De retour sur ses terres au Darfour après dix ans passés dans un camp de personnes déplacées, Abbas Abdallah a été attaqué et ses récoltes ont été détruites. Il craint à présent de s’être réinstallé trop rapidement dans son village, dans cette région instable du Soudan.
Membre de la tribu des Bergides, le fermier a été attaqué en janvier par des nomades arabes à cheval et à dos de chameau dans son village, à 90 kilomètres au nord-est de Nyala, la capitale du Sud Darfour.
« Les cavaliers arabes m’ont fouetté et m’ont forcé à rester sous le soleil brûlant jusqu’au crépuscule », a déclaré l’octogénaire à l’AFP.
« Ensuite, ils ont laissé leur bétail paître sur mes cultures. Tout a été détruit ».
Abdallah fait partie des quelque 700 personnes qui ont décidé de se réinstaller à Hamada ces dernières années après avoir fui le conflit meurtrier du Darfour occidental, qui a débuté en 2003.

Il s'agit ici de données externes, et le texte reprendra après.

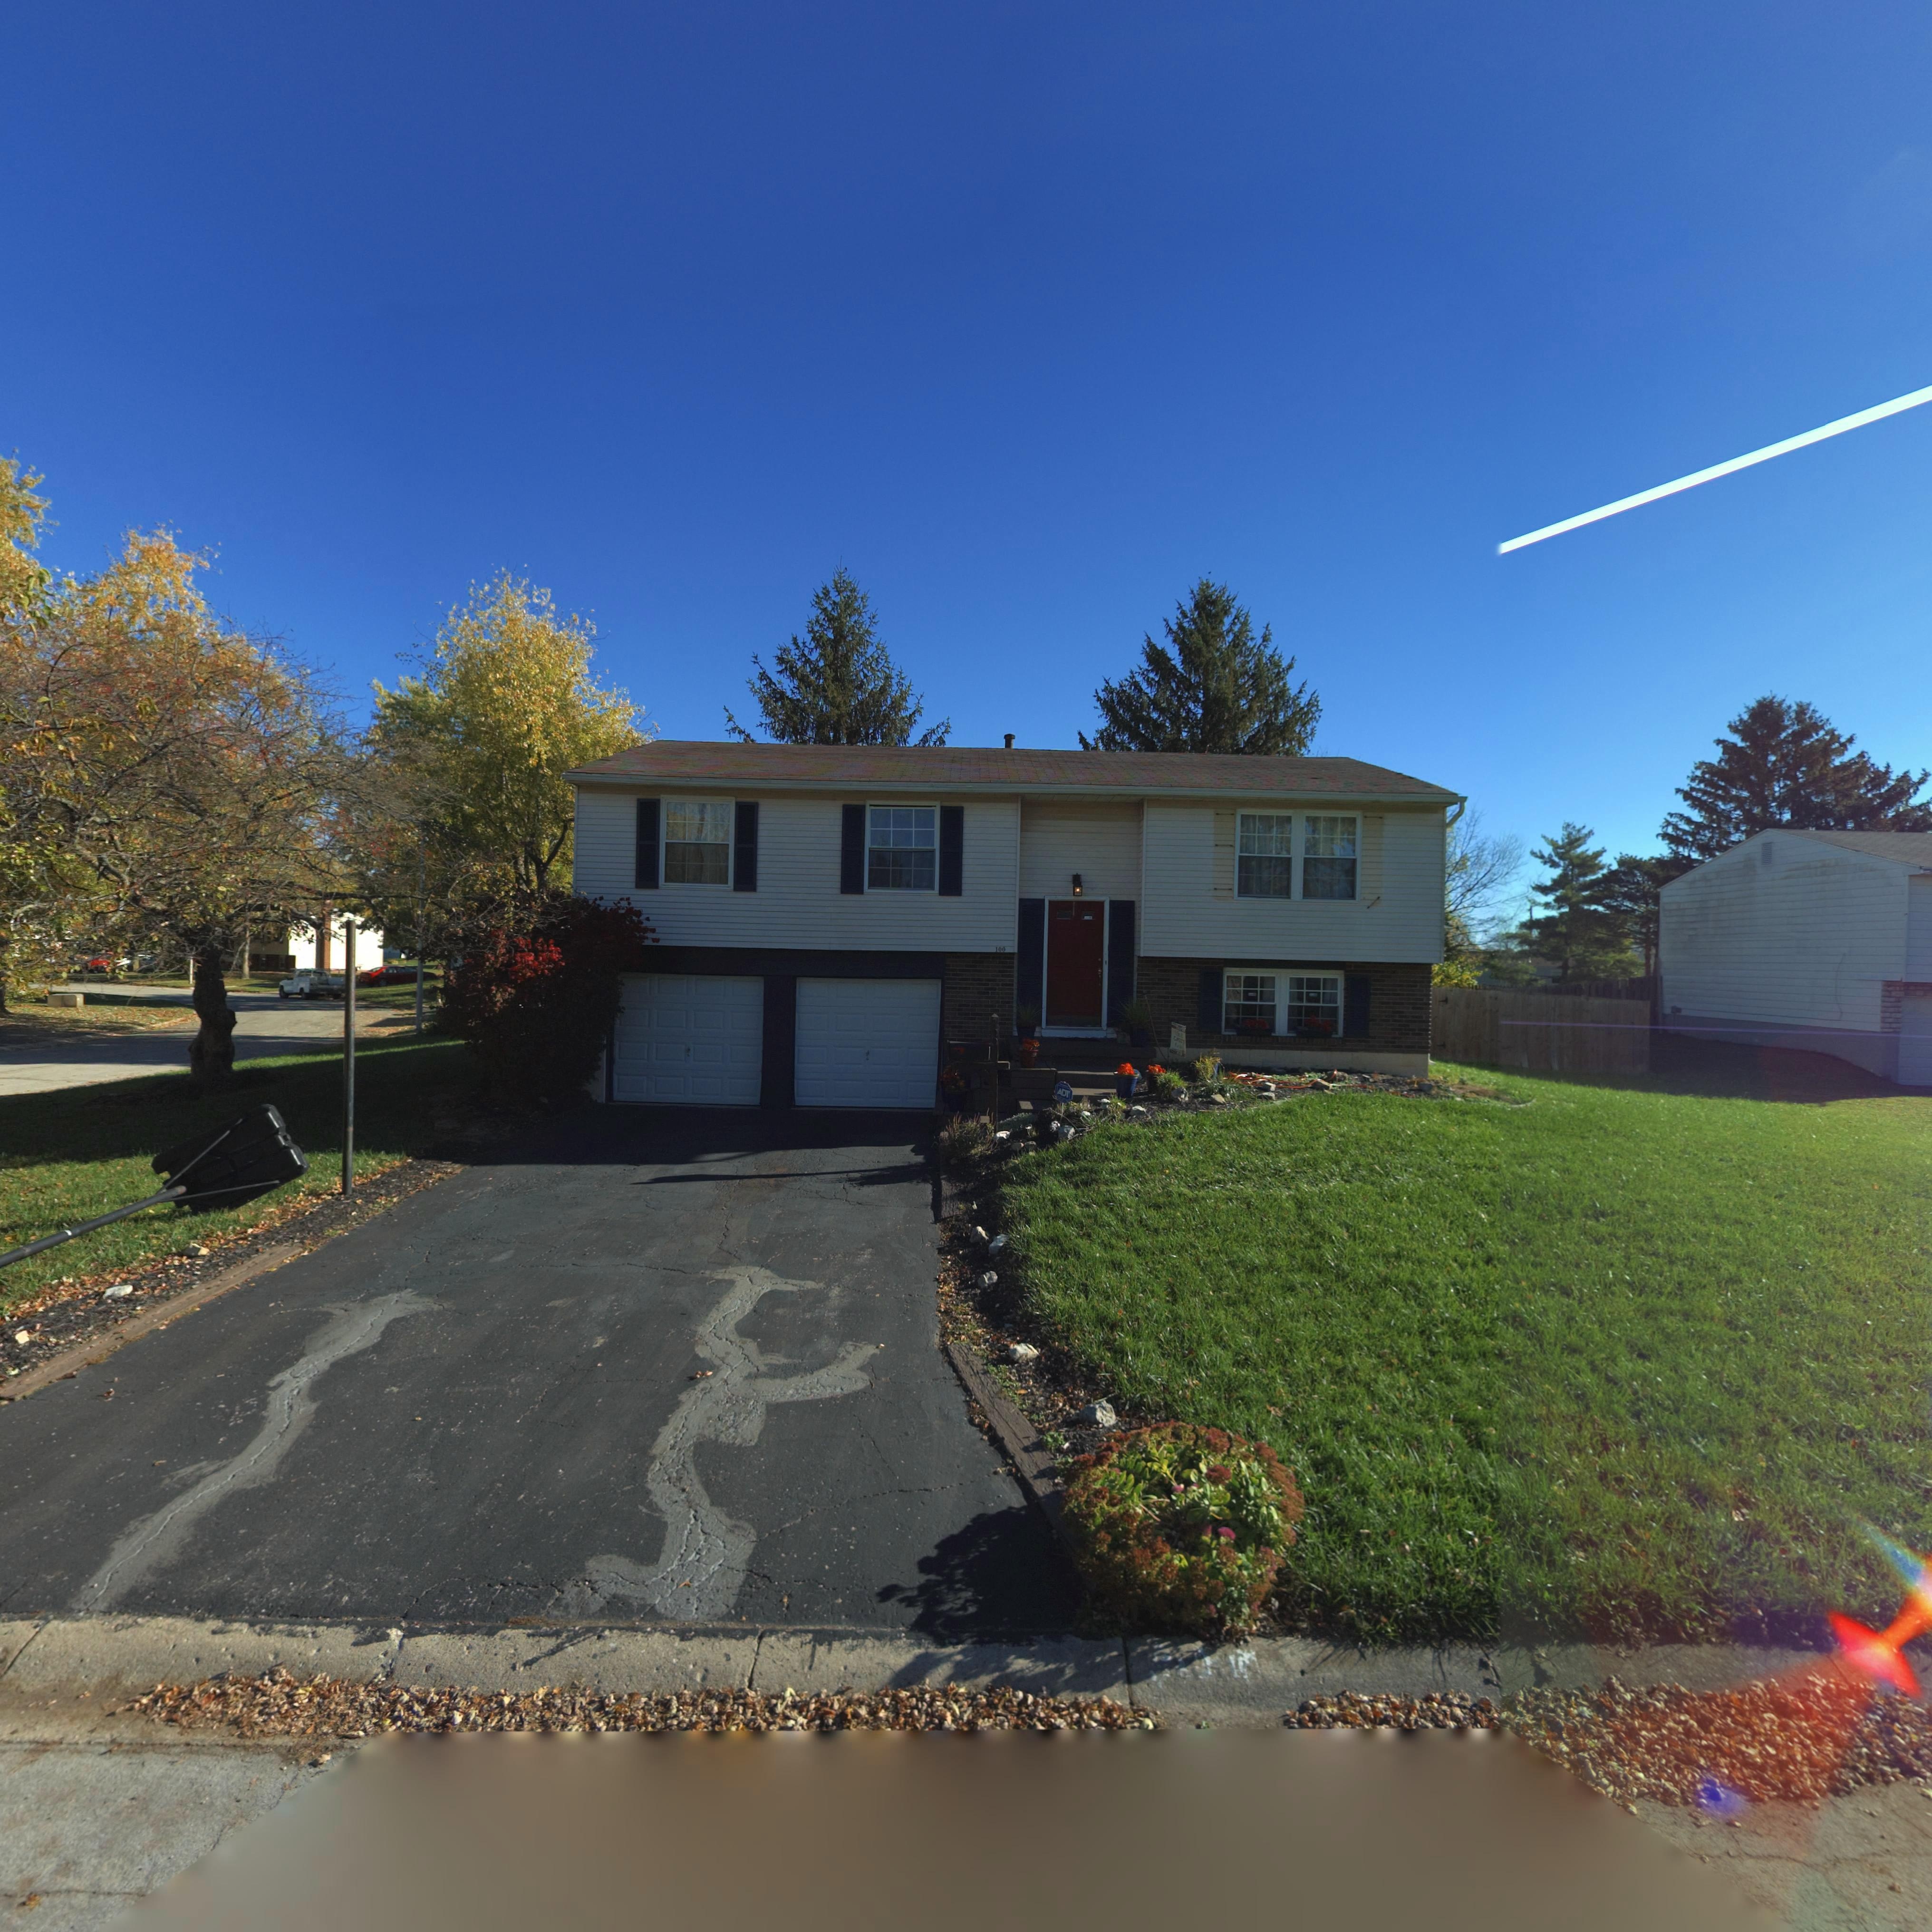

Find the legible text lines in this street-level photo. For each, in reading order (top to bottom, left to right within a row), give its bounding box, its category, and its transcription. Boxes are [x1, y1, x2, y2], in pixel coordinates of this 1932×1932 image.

[995, 947, 1006, 953] StreetNumber: 100
[990, 1018, 998, 1046] StreetNumber: *00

Cette récente attaque rappelle les pires heures du conflit entre les forces à majorité arabe du régime de l’ancien président Omar al-Bashir, qui a été déposé en avril 2019, et les minorités ethniques de la région qui se considèrent comme marginalisées.
La violence a fait environ 300 000 morts, surtout dans les premières années du conflit, et plus de 2,5 millions de personnes déplacées, selon les Nations unies.
En 2005, Hamada a été attaqué par des milices armées Janjaweed, composées de nomades arabes à la solde de Bashir et accusées d’avoir commis des atrocités.
Ils ont incendié des fermes, abattu des animaux et provoqué l’exode des 3 000 habitants du village qui se sont réfugiés – comme le vieil homme – dans des camps de personnes déplacées au Soudan.
En 2016, Abdallah a décidé de retourner dans son village, où la mission de paix de l’ONU/Union africaine (MINUAD) effectuait des patrouilles régulières, alors que le conflit s’était apaisé.
De retour sur sa terre fertile, le paysan a recommencé à cultiver des oranges, des mangues et des légumes.
Des échauffourées ont parfois éclaté avec des bergers arabes pour l’accès à la terre ou le vol de bétail.
Insécurité
Mais la flambée de violence qui a englouti la région à la mi-janvier, faisant 250 morts et des dizaines de blessés dans les États du Sud et de l’Ouest du Darfour, l’a terrifié.
Deux semaines après la fin des 13 ans de présence de la MINUAD dans la région, les affrontements ont été les plus meurtriers depuis des mois.
Outre Abdallah, d’autres villageois s’inquiètent de l’insécurité croissante à Hamada.
Khadija Bekhit dit avoir été confrontée à des barrages routiers par des miliciens arabes sur la route qu’elle utilise pour ramasser du bois. « Ils nous frappent et nous retiennent pendant des heures », dit-elle.
Armés d’armes à feu, les nomades arabes détruisent régulièrement les récoltes, déplore l’agriculteur Mohamed Adam.
Récemment, l’armée et la police ont été déployées dans la région pour prévenir de nouveaux affrontements.
Mais les habitants de Hamada estiment que les autorités n’ont pas fait assez pour les protéger.
« Il n’y a que quatre policiers dans le village et ils n’ont même pas de voiture pour poursuivre les agresseurs », a déclaré M. Adam.
Pour Abdallah Mohamed, un chef de tribu bergide, la reprise des attaques pourrait dissuader les villageois exilés de revenir.